Mono compatibility: whichever method you use just be sure to check mono comparability as when you collapse pseudo-stereo back to mono you can easily find there are some embarrassing cancellations and half your line evaporates.

Why Stereo can be your enemy

Mr T says

Mr T says

Now in the rules above I said build stereo in the mix and not whilst Soloed. Great, but interestingly just about every preset and Chorus device defaults to a big wide stereo sound. Sounds great when that is the only sound but the mix muddies up really fast with everything happening out in the fringes with millions of complex swirly patterns. You you got it: Mush.

Thankfully most decent consoles with have a de-stereo knob called width, either turn it down or pull out the right wire so you can start with mono and only add width where your mix needs it. Note I didn’t say where you need it as I know you think you need stereo on everything and then a stereo widener effect to gum up the masters too.

K.I.S.S. – it’s up to you who you serve

I used to mix with one effect unit (an Alesis Quadraverb) for everything (EQ>Chorus>Delay>Reverb) and three Sub-Mixes from my Emu Emax II;

  1. Drums & Bass:  just a smidge
  2. Semi-Effected – half signal
  3. Full Mix – the full and proper effect mix

I had to decide if an instrument was one or the other. It was brutally simple but it worked. When I listen back to those mixes there is no sense of the music being inferior, matter of fact I think they sound “comfortable”. What I think this did was put almost all my chorusing and pseudo-stereoification into the one unit so that while most sounds in the mix were effected, they were effected in the same way.

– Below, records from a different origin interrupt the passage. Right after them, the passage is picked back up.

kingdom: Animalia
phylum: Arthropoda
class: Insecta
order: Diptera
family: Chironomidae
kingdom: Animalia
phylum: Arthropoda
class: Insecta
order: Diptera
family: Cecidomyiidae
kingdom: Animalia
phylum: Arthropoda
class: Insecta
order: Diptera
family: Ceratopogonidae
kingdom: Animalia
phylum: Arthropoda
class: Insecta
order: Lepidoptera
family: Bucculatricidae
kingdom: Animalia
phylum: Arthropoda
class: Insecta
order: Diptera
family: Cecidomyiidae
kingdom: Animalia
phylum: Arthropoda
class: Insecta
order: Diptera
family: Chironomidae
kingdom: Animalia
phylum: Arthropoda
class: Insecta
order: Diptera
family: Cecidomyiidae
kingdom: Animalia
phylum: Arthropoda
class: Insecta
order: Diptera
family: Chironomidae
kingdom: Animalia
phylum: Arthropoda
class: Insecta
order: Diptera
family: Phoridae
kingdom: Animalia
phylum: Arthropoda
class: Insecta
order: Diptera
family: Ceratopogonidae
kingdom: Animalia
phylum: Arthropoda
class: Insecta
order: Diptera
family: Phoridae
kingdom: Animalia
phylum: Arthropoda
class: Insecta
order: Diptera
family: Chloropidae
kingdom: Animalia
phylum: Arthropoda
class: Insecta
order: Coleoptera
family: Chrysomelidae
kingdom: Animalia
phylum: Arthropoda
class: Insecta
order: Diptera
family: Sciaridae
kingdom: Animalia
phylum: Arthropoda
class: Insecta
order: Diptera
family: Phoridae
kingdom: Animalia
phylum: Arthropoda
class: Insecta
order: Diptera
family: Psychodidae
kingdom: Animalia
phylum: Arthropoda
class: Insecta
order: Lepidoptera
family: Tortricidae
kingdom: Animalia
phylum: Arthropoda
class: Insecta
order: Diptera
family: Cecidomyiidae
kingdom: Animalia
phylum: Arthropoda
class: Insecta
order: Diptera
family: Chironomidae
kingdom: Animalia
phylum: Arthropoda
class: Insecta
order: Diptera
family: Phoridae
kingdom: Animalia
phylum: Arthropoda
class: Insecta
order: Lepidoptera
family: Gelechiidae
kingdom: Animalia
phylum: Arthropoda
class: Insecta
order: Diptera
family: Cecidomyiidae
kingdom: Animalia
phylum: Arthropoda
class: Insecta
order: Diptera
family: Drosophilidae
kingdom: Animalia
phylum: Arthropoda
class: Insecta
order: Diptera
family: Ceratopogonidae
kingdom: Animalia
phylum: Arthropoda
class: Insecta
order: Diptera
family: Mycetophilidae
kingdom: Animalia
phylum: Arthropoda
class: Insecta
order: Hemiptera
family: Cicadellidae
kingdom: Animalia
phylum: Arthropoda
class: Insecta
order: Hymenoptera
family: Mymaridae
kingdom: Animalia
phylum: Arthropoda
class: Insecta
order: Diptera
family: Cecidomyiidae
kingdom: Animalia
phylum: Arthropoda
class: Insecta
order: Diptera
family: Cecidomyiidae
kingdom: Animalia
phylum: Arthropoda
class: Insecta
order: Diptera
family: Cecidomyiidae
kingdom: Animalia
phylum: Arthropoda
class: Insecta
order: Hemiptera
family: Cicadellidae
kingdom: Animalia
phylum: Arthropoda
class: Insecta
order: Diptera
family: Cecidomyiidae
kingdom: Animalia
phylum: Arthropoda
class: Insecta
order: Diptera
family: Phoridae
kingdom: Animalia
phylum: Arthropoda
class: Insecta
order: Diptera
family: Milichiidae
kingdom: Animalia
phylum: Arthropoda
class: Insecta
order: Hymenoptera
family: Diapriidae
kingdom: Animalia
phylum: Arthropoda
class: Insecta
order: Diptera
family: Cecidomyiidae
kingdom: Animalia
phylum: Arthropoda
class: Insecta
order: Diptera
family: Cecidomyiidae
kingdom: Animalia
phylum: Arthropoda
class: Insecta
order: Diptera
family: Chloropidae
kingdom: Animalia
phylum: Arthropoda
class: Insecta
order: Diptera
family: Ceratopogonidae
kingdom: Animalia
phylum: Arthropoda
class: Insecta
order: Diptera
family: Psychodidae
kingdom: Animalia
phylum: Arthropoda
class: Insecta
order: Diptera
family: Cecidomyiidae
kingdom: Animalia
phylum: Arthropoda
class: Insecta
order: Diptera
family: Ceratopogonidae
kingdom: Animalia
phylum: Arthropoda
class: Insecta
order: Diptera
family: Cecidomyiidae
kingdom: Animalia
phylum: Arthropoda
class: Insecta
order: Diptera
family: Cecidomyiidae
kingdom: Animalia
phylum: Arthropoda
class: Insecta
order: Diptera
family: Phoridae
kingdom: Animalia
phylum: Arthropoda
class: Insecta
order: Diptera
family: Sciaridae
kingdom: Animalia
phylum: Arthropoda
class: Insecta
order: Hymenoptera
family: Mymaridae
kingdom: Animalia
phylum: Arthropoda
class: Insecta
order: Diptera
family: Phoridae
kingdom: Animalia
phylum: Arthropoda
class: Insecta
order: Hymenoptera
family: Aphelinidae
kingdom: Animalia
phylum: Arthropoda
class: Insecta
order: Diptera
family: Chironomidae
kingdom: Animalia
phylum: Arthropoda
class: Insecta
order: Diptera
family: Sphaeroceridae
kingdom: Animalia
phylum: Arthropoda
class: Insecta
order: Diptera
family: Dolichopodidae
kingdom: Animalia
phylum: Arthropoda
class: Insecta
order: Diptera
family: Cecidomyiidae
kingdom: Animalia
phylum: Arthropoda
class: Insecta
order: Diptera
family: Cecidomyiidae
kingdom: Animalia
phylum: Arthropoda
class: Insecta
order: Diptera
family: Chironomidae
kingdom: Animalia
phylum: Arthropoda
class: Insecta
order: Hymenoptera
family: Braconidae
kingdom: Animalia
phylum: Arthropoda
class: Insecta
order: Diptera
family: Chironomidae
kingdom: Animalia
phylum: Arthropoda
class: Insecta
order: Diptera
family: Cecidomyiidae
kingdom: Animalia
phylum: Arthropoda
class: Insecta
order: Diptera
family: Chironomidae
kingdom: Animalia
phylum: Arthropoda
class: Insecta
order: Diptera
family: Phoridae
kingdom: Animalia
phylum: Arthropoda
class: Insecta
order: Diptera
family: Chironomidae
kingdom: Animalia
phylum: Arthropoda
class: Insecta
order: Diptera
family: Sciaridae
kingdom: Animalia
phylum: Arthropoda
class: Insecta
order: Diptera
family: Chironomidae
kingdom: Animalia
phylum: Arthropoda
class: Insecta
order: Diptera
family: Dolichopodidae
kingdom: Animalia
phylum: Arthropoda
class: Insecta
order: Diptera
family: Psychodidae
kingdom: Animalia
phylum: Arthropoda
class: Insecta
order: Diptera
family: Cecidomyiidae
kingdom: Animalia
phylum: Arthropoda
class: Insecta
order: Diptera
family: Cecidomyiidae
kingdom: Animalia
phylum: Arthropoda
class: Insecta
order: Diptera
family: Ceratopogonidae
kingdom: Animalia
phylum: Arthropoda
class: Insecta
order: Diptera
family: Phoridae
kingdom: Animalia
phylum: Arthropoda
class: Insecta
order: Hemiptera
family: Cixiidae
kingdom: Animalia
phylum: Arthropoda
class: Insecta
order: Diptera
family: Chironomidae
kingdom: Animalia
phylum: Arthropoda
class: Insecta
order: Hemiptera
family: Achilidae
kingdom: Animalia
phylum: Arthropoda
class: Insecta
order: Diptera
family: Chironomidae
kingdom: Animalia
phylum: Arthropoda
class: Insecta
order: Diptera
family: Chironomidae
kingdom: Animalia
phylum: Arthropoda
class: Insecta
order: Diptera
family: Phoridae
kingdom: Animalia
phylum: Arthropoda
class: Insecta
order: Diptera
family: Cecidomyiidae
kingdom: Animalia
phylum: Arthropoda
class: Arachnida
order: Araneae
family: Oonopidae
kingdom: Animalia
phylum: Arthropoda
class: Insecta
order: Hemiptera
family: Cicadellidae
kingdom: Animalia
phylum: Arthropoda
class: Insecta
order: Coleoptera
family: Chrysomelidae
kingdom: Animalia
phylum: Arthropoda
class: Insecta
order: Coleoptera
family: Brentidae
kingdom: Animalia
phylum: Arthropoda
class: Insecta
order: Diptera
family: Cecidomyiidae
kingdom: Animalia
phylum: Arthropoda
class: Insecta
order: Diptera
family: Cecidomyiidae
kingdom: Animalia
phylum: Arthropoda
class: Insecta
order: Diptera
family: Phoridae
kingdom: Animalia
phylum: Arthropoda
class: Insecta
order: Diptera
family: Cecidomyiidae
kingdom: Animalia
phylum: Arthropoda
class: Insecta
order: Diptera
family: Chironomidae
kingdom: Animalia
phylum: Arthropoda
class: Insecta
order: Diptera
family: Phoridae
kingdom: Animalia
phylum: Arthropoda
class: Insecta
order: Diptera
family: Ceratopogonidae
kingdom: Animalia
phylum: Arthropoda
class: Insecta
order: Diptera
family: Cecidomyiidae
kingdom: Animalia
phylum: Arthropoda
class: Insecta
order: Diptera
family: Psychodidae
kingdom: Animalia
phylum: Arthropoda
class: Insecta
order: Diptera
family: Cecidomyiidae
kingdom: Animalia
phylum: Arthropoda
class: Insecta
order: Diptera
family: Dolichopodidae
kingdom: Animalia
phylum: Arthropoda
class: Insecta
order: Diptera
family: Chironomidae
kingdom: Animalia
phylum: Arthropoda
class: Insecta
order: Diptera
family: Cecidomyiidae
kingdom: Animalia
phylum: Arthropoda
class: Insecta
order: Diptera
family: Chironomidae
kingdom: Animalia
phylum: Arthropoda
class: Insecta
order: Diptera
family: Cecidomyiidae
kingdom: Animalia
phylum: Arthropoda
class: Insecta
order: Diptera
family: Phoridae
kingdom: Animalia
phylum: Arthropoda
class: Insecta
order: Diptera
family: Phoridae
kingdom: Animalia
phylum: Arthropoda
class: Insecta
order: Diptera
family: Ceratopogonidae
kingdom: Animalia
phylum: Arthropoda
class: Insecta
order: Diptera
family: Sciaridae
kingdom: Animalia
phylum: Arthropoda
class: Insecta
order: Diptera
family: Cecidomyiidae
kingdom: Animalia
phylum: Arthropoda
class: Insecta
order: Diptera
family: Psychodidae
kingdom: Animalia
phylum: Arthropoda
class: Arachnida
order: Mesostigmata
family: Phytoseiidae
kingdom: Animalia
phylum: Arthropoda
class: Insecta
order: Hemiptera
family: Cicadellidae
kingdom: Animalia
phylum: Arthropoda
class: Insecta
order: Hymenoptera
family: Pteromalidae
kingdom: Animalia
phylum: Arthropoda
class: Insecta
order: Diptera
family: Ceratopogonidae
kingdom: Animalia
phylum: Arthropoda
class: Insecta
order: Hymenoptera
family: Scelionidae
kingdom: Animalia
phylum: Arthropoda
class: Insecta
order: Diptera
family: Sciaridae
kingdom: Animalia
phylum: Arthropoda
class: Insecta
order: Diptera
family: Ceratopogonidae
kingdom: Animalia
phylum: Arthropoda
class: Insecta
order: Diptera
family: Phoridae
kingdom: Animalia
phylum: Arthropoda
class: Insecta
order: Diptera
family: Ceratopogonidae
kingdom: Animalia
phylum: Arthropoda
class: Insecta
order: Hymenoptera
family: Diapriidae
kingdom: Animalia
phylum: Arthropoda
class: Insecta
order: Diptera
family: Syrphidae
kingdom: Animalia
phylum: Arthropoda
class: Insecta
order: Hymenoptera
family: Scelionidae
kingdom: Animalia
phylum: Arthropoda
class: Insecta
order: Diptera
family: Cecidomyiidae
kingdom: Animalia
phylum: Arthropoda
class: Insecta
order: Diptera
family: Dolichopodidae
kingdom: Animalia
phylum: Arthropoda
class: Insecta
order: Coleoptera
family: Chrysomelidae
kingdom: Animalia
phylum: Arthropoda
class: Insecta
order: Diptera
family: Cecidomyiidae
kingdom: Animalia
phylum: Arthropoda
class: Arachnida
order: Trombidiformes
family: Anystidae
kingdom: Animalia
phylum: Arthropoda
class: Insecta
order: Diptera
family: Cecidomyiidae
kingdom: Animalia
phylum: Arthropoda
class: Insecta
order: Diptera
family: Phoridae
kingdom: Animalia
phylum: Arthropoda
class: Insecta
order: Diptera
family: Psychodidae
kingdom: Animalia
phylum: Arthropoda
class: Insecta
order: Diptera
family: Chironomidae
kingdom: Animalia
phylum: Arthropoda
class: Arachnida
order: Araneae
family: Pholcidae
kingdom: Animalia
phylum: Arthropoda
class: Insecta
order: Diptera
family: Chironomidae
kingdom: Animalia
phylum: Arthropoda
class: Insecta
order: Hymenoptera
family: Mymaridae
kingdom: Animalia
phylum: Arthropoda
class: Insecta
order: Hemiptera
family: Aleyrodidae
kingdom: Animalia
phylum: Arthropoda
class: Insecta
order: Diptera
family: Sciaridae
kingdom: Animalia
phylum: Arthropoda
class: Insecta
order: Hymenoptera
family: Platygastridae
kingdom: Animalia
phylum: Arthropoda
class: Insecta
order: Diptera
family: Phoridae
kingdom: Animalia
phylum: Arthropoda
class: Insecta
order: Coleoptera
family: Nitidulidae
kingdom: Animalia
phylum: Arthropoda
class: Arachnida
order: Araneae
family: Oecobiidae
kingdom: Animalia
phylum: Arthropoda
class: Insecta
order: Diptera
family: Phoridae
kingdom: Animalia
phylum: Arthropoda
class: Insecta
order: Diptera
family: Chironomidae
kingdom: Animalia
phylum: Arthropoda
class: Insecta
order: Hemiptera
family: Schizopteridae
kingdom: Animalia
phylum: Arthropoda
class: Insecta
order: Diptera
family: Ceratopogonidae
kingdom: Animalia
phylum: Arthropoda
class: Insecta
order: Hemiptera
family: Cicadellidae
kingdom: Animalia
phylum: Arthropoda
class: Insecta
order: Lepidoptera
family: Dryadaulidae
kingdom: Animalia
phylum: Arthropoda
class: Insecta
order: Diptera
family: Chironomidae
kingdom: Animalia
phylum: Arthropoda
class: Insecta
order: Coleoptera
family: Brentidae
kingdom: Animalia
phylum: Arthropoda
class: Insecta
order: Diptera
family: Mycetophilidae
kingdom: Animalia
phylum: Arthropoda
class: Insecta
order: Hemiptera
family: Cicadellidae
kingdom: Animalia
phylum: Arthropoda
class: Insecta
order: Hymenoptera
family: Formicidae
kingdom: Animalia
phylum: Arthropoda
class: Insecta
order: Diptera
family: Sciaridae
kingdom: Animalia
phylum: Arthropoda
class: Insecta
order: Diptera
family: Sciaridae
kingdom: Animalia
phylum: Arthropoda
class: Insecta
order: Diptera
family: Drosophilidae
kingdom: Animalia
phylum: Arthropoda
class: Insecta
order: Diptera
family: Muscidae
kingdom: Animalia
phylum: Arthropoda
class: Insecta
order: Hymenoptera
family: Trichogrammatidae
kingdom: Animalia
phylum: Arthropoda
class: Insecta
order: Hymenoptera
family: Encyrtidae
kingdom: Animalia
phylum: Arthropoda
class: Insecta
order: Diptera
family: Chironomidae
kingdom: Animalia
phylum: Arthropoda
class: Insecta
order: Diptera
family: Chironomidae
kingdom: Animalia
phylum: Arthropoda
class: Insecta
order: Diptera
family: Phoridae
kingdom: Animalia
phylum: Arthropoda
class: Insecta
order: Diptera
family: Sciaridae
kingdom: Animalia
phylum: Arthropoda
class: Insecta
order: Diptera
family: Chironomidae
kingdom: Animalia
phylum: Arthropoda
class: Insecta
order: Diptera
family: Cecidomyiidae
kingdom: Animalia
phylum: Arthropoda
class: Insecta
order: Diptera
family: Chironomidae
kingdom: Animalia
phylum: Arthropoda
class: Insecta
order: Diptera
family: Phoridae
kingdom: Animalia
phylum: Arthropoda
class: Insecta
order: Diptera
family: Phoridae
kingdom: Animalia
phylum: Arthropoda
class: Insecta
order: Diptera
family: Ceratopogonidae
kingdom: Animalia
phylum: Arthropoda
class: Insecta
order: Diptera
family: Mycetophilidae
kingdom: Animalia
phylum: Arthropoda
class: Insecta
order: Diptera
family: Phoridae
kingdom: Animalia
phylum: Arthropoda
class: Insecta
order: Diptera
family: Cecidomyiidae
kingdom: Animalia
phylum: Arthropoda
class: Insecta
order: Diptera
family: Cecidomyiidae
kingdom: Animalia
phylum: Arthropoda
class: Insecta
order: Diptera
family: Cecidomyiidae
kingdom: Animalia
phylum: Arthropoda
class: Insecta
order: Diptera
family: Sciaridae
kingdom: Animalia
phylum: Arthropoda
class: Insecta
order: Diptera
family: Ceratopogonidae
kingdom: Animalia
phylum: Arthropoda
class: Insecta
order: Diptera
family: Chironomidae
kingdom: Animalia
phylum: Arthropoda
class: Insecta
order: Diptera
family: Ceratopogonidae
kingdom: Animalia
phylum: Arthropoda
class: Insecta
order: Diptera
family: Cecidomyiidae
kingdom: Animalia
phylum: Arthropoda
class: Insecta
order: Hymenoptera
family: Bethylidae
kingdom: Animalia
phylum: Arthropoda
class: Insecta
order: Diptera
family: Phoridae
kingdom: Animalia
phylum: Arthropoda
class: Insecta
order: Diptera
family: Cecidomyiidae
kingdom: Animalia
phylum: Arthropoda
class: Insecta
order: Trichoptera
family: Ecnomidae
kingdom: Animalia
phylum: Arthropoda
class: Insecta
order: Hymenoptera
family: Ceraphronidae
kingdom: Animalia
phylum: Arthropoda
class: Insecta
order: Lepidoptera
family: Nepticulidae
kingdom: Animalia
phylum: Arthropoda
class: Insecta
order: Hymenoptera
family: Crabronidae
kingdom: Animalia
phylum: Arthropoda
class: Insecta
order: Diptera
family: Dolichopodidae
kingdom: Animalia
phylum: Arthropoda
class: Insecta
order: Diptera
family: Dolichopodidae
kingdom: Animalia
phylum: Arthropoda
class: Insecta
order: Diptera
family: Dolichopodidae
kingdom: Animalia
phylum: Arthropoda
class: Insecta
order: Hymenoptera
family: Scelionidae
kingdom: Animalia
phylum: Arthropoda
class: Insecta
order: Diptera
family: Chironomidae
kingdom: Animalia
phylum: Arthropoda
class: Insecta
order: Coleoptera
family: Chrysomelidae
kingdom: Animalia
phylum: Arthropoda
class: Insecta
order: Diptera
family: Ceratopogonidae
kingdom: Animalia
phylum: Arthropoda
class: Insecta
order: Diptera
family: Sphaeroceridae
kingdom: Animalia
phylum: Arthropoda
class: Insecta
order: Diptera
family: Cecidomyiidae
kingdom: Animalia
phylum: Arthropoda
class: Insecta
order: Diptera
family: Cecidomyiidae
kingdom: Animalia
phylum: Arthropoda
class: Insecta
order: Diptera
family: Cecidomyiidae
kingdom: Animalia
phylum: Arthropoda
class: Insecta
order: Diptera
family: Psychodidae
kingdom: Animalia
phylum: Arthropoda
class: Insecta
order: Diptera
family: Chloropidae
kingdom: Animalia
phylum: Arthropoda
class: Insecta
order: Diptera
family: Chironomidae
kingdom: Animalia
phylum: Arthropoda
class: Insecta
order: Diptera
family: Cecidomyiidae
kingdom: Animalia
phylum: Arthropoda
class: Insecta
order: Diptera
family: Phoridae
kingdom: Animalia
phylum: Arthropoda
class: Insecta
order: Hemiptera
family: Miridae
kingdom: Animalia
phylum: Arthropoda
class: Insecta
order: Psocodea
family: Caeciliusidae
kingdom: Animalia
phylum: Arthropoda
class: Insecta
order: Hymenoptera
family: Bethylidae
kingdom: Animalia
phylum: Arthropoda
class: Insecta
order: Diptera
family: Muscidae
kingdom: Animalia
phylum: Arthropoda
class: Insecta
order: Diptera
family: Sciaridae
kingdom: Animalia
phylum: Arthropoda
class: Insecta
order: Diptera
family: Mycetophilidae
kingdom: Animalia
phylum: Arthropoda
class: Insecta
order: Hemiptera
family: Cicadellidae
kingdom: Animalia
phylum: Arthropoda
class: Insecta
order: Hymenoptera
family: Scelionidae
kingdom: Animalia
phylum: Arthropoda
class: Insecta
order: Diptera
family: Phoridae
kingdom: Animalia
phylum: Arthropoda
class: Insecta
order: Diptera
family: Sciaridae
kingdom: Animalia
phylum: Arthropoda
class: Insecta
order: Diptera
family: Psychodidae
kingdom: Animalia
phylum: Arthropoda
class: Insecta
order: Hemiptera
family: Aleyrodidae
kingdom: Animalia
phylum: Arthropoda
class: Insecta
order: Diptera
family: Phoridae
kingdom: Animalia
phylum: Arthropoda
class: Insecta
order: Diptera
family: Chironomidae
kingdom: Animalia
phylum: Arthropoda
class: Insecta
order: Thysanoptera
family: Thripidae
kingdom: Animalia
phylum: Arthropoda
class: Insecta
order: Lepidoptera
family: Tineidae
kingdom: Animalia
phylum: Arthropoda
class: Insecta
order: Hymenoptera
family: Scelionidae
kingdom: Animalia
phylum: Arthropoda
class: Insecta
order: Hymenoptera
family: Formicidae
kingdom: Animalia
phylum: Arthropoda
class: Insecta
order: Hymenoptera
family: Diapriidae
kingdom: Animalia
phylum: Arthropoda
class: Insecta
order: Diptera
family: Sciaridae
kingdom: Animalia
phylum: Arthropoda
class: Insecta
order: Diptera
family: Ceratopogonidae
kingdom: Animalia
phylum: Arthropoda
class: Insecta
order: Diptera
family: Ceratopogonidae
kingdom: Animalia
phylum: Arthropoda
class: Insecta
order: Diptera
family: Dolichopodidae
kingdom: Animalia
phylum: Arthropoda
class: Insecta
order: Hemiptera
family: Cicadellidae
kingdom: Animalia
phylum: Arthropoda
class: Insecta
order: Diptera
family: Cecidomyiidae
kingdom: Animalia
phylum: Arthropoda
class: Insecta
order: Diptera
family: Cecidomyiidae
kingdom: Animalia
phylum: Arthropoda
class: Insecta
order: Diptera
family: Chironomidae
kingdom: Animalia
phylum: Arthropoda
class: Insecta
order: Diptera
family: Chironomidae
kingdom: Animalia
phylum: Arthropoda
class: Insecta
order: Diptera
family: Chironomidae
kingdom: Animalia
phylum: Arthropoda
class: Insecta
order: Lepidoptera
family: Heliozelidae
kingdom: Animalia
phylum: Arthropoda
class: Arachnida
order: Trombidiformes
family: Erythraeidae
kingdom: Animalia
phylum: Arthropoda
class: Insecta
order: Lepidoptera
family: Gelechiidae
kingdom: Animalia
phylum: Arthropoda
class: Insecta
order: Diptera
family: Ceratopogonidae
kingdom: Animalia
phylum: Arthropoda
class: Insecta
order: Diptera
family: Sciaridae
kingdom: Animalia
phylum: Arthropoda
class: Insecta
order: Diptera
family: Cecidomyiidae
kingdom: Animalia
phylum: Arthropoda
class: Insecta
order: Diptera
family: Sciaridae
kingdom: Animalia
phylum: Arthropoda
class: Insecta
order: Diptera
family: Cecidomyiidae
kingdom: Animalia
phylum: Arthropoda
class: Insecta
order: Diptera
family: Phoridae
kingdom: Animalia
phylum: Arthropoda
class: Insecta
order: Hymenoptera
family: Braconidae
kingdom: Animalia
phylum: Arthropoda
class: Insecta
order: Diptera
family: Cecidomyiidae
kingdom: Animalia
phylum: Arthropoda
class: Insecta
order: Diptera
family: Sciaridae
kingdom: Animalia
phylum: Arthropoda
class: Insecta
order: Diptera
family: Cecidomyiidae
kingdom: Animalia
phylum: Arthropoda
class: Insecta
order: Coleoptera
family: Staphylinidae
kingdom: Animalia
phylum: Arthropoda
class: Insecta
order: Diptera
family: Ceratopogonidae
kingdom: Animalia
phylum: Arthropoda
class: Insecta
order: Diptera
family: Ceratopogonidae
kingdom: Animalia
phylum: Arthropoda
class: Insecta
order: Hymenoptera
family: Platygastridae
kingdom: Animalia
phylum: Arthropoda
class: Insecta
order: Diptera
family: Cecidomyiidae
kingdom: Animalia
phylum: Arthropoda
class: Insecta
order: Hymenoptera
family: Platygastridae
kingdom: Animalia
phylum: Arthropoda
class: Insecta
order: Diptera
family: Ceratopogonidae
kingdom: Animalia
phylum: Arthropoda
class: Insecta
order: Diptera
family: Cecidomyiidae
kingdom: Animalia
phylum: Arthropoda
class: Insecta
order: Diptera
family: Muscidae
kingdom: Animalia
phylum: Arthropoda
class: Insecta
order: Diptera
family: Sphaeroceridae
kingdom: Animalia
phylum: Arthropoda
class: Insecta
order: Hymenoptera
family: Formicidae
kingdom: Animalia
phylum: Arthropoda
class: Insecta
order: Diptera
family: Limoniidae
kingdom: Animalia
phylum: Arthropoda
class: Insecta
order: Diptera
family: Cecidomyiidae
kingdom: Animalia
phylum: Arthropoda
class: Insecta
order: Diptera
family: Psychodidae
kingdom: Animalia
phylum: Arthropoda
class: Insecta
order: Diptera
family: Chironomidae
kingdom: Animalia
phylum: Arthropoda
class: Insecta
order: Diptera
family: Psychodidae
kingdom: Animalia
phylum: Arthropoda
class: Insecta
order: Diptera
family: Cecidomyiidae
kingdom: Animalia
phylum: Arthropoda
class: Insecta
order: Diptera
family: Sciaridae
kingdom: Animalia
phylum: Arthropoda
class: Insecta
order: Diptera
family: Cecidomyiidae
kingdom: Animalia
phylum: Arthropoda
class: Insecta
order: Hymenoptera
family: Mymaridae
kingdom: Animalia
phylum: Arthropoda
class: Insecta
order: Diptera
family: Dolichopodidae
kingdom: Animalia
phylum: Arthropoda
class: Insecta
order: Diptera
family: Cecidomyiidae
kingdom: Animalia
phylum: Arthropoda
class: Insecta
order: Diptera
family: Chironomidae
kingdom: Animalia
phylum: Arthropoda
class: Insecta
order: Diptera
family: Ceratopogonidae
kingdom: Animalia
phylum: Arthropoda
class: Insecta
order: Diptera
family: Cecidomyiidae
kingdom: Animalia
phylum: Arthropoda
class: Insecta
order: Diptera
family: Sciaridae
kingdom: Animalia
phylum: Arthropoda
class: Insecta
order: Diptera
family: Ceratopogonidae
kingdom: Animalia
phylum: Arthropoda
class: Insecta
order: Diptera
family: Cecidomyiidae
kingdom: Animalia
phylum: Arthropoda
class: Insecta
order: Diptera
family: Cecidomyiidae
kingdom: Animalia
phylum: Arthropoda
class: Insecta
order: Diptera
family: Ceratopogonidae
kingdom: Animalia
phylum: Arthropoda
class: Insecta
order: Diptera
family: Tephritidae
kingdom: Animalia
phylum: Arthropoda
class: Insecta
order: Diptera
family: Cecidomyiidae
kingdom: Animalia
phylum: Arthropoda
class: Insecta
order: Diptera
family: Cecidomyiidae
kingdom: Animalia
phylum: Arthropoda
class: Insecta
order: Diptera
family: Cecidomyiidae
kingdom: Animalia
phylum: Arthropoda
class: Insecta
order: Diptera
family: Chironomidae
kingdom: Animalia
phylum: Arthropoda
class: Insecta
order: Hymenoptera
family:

Recently I have found myself doing something similar without realizing it. I have made some 70’s style reverb and delay units with delay lines and LFOs (using techniques from above yet not pushing the stereo thing). With just a pair of them on a couple of Send Busses my mixes seem nice, clear and open whilst being warm and comfortable.

Maybe I wouldn’t record a symphony this way (but not likely to need to try as von Karajan doesn’t take my calls, seems being dead has made him less than sociable these days). But hey, an orchestra does exactly this already as there is just one effect unit adding stereoness and that is the room.